START Records to use
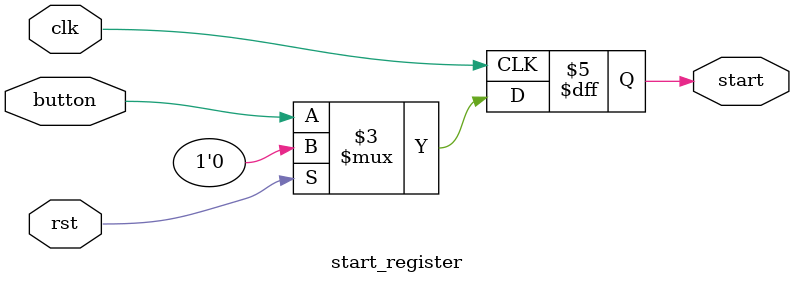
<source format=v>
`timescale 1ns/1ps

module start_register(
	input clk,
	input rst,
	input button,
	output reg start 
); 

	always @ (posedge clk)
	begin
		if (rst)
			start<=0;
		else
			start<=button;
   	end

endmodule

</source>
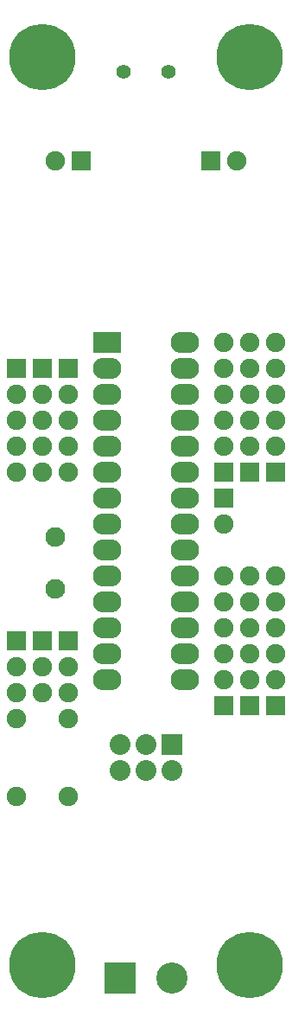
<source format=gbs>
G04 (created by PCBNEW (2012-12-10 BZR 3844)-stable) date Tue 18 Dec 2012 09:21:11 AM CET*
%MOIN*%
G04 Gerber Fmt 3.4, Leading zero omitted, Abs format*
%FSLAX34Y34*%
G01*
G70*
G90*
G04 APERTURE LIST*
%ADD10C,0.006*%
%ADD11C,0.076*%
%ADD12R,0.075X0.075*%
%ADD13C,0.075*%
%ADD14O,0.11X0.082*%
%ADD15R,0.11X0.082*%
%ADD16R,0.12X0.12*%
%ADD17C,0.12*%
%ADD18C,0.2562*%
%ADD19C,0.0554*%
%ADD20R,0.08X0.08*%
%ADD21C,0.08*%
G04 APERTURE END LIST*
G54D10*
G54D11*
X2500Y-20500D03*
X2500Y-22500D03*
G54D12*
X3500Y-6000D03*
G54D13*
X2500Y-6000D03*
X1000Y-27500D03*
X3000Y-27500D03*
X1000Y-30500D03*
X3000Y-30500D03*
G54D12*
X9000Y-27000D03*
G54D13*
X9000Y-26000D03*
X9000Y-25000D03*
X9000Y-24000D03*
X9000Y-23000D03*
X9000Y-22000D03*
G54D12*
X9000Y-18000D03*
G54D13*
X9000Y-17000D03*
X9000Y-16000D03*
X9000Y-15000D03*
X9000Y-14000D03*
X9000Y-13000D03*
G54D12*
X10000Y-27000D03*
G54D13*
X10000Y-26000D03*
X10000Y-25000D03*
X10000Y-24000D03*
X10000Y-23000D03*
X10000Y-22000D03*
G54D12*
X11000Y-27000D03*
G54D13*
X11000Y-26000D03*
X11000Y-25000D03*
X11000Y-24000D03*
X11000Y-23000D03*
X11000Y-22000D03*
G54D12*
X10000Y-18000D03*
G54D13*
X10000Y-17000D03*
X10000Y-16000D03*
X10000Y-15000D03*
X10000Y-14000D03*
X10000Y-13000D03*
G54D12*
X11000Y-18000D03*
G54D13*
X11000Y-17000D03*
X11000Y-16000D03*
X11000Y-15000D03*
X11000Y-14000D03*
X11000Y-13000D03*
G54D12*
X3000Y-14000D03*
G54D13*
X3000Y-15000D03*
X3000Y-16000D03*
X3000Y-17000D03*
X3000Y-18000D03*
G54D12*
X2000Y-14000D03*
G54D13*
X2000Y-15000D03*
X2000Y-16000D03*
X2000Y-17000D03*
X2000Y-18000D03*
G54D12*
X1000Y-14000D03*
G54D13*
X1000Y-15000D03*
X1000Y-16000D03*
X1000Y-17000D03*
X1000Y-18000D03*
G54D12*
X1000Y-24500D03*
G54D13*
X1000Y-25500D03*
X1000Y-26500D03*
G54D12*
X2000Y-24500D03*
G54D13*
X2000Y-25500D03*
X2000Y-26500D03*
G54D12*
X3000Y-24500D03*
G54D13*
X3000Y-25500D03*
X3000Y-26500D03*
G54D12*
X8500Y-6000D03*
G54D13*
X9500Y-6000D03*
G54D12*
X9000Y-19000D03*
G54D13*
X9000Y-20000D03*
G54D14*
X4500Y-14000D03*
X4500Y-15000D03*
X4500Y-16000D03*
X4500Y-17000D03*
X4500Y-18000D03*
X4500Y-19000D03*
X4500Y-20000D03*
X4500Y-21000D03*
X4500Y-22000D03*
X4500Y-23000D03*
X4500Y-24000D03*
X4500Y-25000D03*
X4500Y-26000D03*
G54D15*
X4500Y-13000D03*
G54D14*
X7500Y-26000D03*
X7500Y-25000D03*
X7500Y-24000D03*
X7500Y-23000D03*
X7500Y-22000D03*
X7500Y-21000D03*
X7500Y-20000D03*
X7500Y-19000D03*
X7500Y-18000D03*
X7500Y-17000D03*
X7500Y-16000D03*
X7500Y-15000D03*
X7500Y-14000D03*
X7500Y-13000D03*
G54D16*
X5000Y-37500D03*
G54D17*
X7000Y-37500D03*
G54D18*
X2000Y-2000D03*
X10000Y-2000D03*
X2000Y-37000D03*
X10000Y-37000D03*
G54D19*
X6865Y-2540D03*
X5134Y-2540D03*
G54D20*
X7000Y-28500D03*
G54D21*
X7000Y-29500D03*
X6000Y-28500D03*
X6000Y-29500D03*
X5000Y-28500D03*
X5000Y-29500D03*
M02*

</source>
END Records to use
• Exercise description:
Leave nothing out but the pictures when transcribing the records.

• Result for this exercise:
<source format=v>
`timescale 1ns/1ps

module start_register(
	input clk,
	input rst,
	input button,
	output reg start 
); 

	always @ (posedge clk)
	begin
		if (rst)
			start<=0;
		else
			start<=button;
   	end

endmodule

</source>
<source format=gbs>
G04 (created by PCBNEW (2012-12-10 BZR 3844)-stable) date Tue 18 Dec 2012 09:21:11 AM CET*
%MOIN*%
G04 Gerber Fmt 3.4, Leading zero omitted, Abs format*
%FSLAX34Y34*%
G01*
G70*
G90*
G04 APERTURE LIST*
%ADD10C,0.006*%
%ADD11C,0.076*%
%ADD12R,0.075X0.075*%
%ADD13C,0.075*%
%ADD14O,0.11X0.082*%
%ADD15R,0.11X0.082*%
%ADD16R,0.12X0.12*%
%ADD17C,0.12*%
%ADD18C,0.2562*%
%ADD19C,0.0554*%
%ADD20R,0.08X0.08*%
%ADD21C,0.08*%
G04 APERTURE END LIST*
G54D10*
G54D11*
X2500Y-20500D03*
X2500Y-22500D03*
G54D12*
X3500Y-6000D03*
G54D13*
X2500Y-6000D03*
X1000Y-27500D03*
X3000Y-27500D03*
X1000Y-30500D03*
X3000Y-30500D03*
G54D12*
X9000Y-27000D03*
G54D13*
X9000Y-26000D03*
X9000Y-25000D03*
X9000Y-24000D03*
X9000Y-23000D03*
X9000Y-22000D03*
G54D12*
X9000Y-18000D03*
G54D13*
X9000Y-17000D03*
X9000Y-16000D03*
X9000Y-15000D03*
X9000Y-14000D03*
X9000Y-13000D03*
G54D12*
X10000Y-27000D03*
G54D13*
X10000Y-26000D03*
X10000Y-25000D03*
X10000Y-24000D03*
X10000Y-23000D03*
X10000Y-22000D03*
G54D12*
X11000Y-27000D03*
G54D13*
X11000Y-26000D03*
X11000Y-25000D03*
X11000Y-24000D03*
X11000Y-23000D03*
X11000Y-22000D03*
G54D12*
X10000Y-18000D03*
G54D13*
X10000Y-17000D03*
X10000Y-16000D03*
X10000Y-15000D03*
X10000Y-14000D03*
X10000Y-13000D03*
G54D12*
X11000Y-18000D03*
G54D13*
X11000Y-17000D03*
X11000Y-16000D03*
X11000Y-15000D03*
X11000Y-14000D03*
X11000Y-13000D03*
G54D12*
X3000Y-14000D03*
G54D13*
X3000Y-15000D03*
X3000Y-16000D03*
X3000Y-17000D03*
X3000Y-18000D03*
G54D12*
X2000Y-14000D03*
G54D13*
X2000Y-15000D03*
X2000Y-16000D03*
X2000Y-17000D03*
X2000Y-18000D03*
G54D12*
X1000Y-14000D03*
G54D13*
X1000Y-15000D03*
X1000Y-16000D03*
X1000Y-17000D03*
X1000Y-18000D03*
G54D12*
X1000Y-24500D03*
G54D13*
X1000Y-25500D03*
X1000Y-26500D03*
G54D12*
X2000Y-24500D03*
G54D13*
X2000Y-25500D03*
X2000Y-26500D03*
G54D12*
X3000Y-24500D03*
G54D13*
X3000Y-25500D03*
X3000Y-26500D03*
G54D12*
X8500Y-6000D03*
G54D13*
X9500Y-6000D03*
G54D12*
X9000Y-19000D03*
G54D13*
X9000Y-20000D03*
G54D14*
X4500Y-14000D03*
X4500Y-15000D03*
X4500Y-16000D03*
X4500Y-17000D03*
X4500Y-18000D03*
X4500Y-19000D03*
X4500Y-20000D03*
X4500Y-21000D03*
X4500Y-22000D03*
X4500Y-23000D03*
X4500Y-24000D03*
X4500Y-25000D03*
X4500Y-26000D03*
G54D15*
X4500Y-13000D03*
G54D14*
X7500Y-26000D03*
X7500Y-25000D03*
X7500Y-24000D03*
X7500Y-23000D03*
X7500Y-22000D03*
X7500Y-21000D03*
X7500Y-20000D03*
X7500Y-19000D03*
X7500Y-18000D03*
X7500Y-17000D03*
X7500Y-16000D03*
X7500Y-15000D03*
X7500Y-14000D03*
X7500Y-13000D03*
G54D16*
X5000Y-37500D03*
G54D17*
X7000Y-37500D03*
G54D18*
X2000Y-2000D03*
X10000Y-2000D03*
X2000Y-37000D03*
X10000Y-37000D03*
G54D19*
X6865Y-2540D03*
X5134Y-2540D03*
G54D20*
X7000Y-28500D03*
G54D21*
X7000Y-29500D03*
X6000Y-28500D03*
X6000Y-29500D03*
X5000Y-28500D03*
X5000Y-29500D03*
M02*

</source>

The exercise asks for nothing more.